Tuesday, September 13, 2011

Allene and me

I will always remember Allene's laugh. It was a laugh that came from down deep inside of her, not quite a chuckle, not quite a chortle, but definitely infectious. Though it's been over 18 years since I worked with her at the public library, I can recall it like it was yesterday. In part because it was usually something naïve I did or said to cause it.

Like the time I got promoted to desk clerk. After spending my teen years shelving books, I was finally allowed behind the coveted front desk. Allene was working with me and, like she always did, showing me the ropes. It was late on a Thursday night, and the phone rang.

"OK, now you answer it," she said after giving me a few quick lessons.

I picked it up and answered as I was taught while she nodded approval.

"Public library," I said, and Allene winked at me. So far, so good.

"My son is coming after me! I don't know what to do!" said the quivering voice of a woman on the other end of the line. I glanced around to ask for guidance and noticed Allene had gone to the back to retrieve a book for a customer. I was on my own and felt sure I knew the best way to handle it.

"Ma'am, this is the library!" I said and slammed the phone down.

About that time, Allene came from the back, "How did it go?"

"Well ..." I began, red-faced and outraged, "the lady wanted to know what to do about her son who was coming after her, and I told her."

"What did you tell her?" Allene said, growing concerned.

"I told her, 'Ma'am, this is the library!'"

At that point, Allene's eyes widened, she clasped her hand to her mouth, and I knew I was in big trouble. Then she bowed her head, and the next thing I know her body was shaking.

Boy, had I messed up.

"Leigh, what if she were in danger, and this was the only number she had to call?" she said.

"Well, it's still the library!" I said.

At which point, Allene bowed her head and shook it left and right. Her body shook harder, and I saw tears flow down her face. I was about to be fired, and, on top of that, I had probably killed somebody. I knew I was going to be relegated to re-shelving books after laptime from here to eternity.
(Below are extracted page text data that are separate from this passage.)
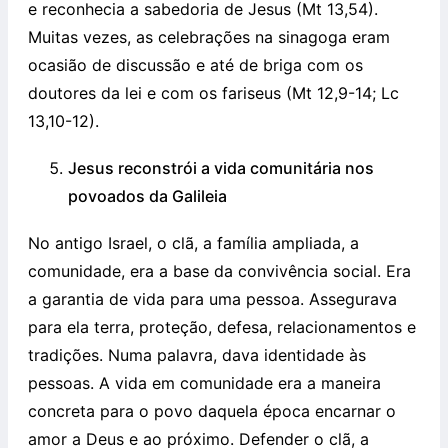
e reconhecia a sabedoria de Jesus (Mt 13,54).
Muitas vezes, as celebrações na sinagoga eram
ocasião de discussão e até de briga com os
doutores da lei e com os fariseus (Mt 12,9-14; Lc
13,10-12).
Jesus reconstrói a vida comunitária nos
povoados da Galileia
No antigo Israel, o clã, a família ampliada, a
comunidade, era a base da convivência social. Era
a garantia de vida para uma pessoa. Assegurava
para ela terra, proteção, defesa, relacionamentos e
tradições. Numa palavra, dava identidade às
pessoas. A vida em comunidade era a maneira
concreta para o povo daquela época encarnar o
amor a Deus e ao próximo. Defender o clã, a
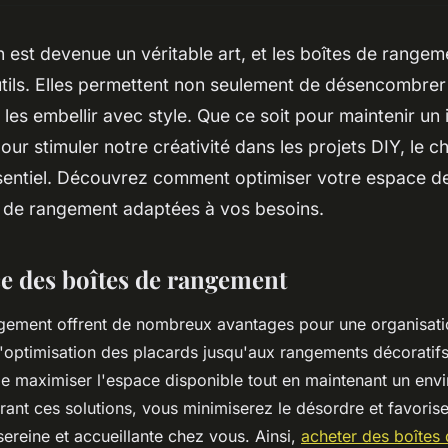
n est devenue un véritable art, et les boîtes de rangem
utils. Elles permettent non seulement de désencombre
 les embellir avec style. Que ce soit pour maintenir un 
ur stimuler notre créativité dans les projets DIY, le 
ssentiel. Découvrez comment optimiser votre espace de
s de rangement adaptées à vos besoins.
e des boîtes de rangement
ngement offrent de nombreux avantages pour une organisati
'optimisation des placards jusqu'aux rangements décoratifs
de maximiser l'espace disponible tout en maintenant un en
rant ces solutions, vous minimiserez le désordre et favoris
ereine et accueillante chez vous. Ainsi,
acheter des boîtes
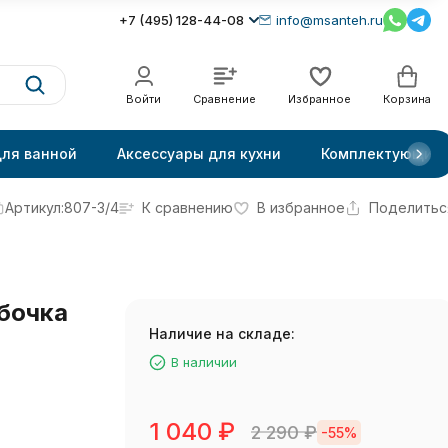
+7 (495) 128-44-08
info@msanteh.ru
Войти
Сравнение
Избранное
Корзина
для ванной
Аксессуары для кухни
Комплектующие
Артикул:
807-3/4
К сравнению
В избранное
Поделитьс
бочка
Наличие на складе:
В наличии
1 040
₽
2 290
₽
-55%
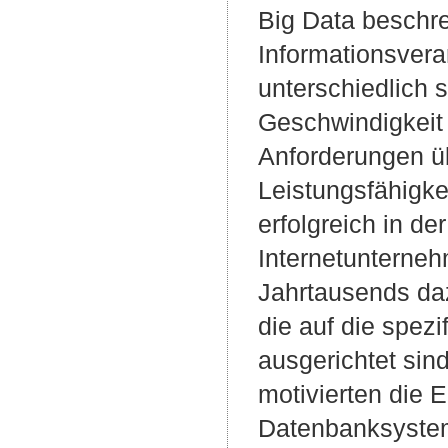
Big Data beschre
Informationsver
unterschiedlich s
Geschwindigkeit 
Anforderungen üb
Leistungsfähigke
erfolgreich in d
Internetunterne
Jahrtausends da
die auf die spez
ausgerichtet si
motivierten die E
Datenbanksyste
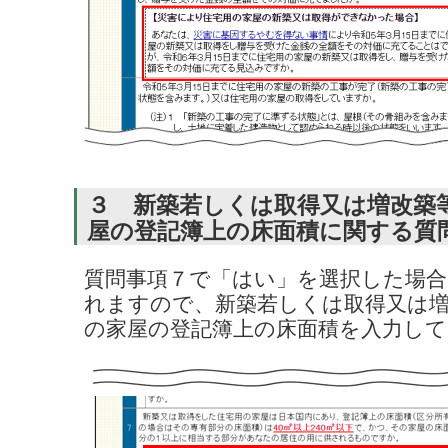
３ 新築若しくは取得又は増改築
屋の登記簿上の床面積に関する質
質問事項７で「はい」を選択した場合
れますので、新築若しくは取得又は
の家屋の登記簿上の床面積を入力し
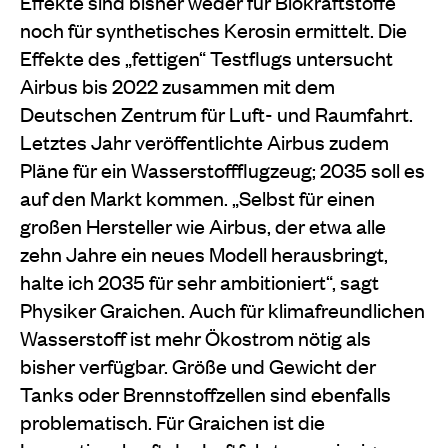
Effekte sind bisher weder für Biokraftstoffe
noch für synthetisches Kerosin ermittelt. Die
Effekte des „fettigen“ Testflugs untersucht
Airbus bis 2022 zusammen mit dem
Deutschen Zentrum für Luft- und Raumfahrt.
Letztes Jahr veröffentlichte Airbus zudem
Pläne für ein Wasserstoffflugzeug; 2035 soll es
auf den Markt kommen. „Selbst für einen
großen Hersteller wie Airbus, der etwa alle
zehn Jahre ein neues Modell herausbringt,
halte ich 2035 für sehr ambitioniert“, sagt
Physiker Graichen. Auch für klimafreundlichen
Wasserstoff ist mehr Ökostrom nötig als
bisher verfügbar. Größe und Gewicht der
Tanks oder Brennstoffzellen sind ebenfalls
problematisch. Für Graichen ist die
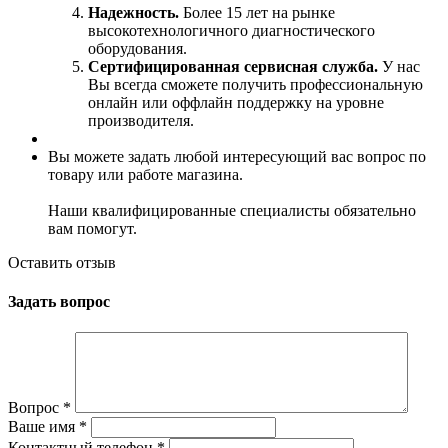
Надежность.
Более 15 лет на рынке
высокотехнологичного диагностического
оборудования.
Сертифицированная сервисная служба.
У нас
Вы всегда сможете получить профессиональную
онлайн или оффлайн поддержку на уровне
производителя.
Вы можете задать любой интересующий вас вопрос по
товару или работе магазина.
Наши квалифицированные специалисты обязательно
вам помогут.
Оставить отзыв
Задать вопрос
Вопрос
*
Ваше имя
*
Контактный телефон
*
And then I heard it -- Allene's laugh, and, though I was embarrassed, it was music to my ears.

"Ma'am, this is the library?" Allene repeated and then got so tickled, she put her hand on my shoulder, shook silently with laughter and then walked down the hall and back, trying to gain her composure but laughing at me every time she glanced my way.

I'd like to say this was the only faux pas I made, but it wasn't. Allene was there for many of them -- at the front desk and in life. Throughout both, she managed to offer advice and laugh with me as if I were her equal, though we were 28 years apart.

One day as I worked the front desk, a lady came in to apply for a library card. I tried to take down her name, but I could not spell it. She called the letters out to me, but I couldn't form them on paper. I looked up at her face and could only see half of it. I was young and expecting my first child in a month, and something was wrong. I went to Allene for help. By this time, my left arm and fingers had gone completely numb.

Allene rushed me out back, put me in her car and drove me -- terrified, but calmed by her presence -- to the hospital. She stayed with me while I was admitted. A week and dozens of tests later, it turned out to be nothing more than a complicated migraine.

Allene would later joke that she "practically delivered my first-born."

Had my older daughter been born that day, Allene would have never said, "Ma'am, this is the library!" though she probably would have joked about it. No, Allene would have done what needed to be done, and I would have been in great hands.

Today, Allene is in God's hands. She passed away last week in her sleep after working all day at the front desk. It was a very sad day for me, and I can't imagine what her family is going through. I just know that I lost a great ally that day -- one that can't be replaced.

Allene looked after me during those years -- from giving rides to and from work to advise to company. She kept up with me even as I moved on to other things. In fact, she called the day my first column was published and left a sweet message. I'm sad that I never called her back. I hope she forgave me. But then again, perhaps, knowing all about my phone skills, she just shook her head and laughed. At least, that's how I'd like to remember her.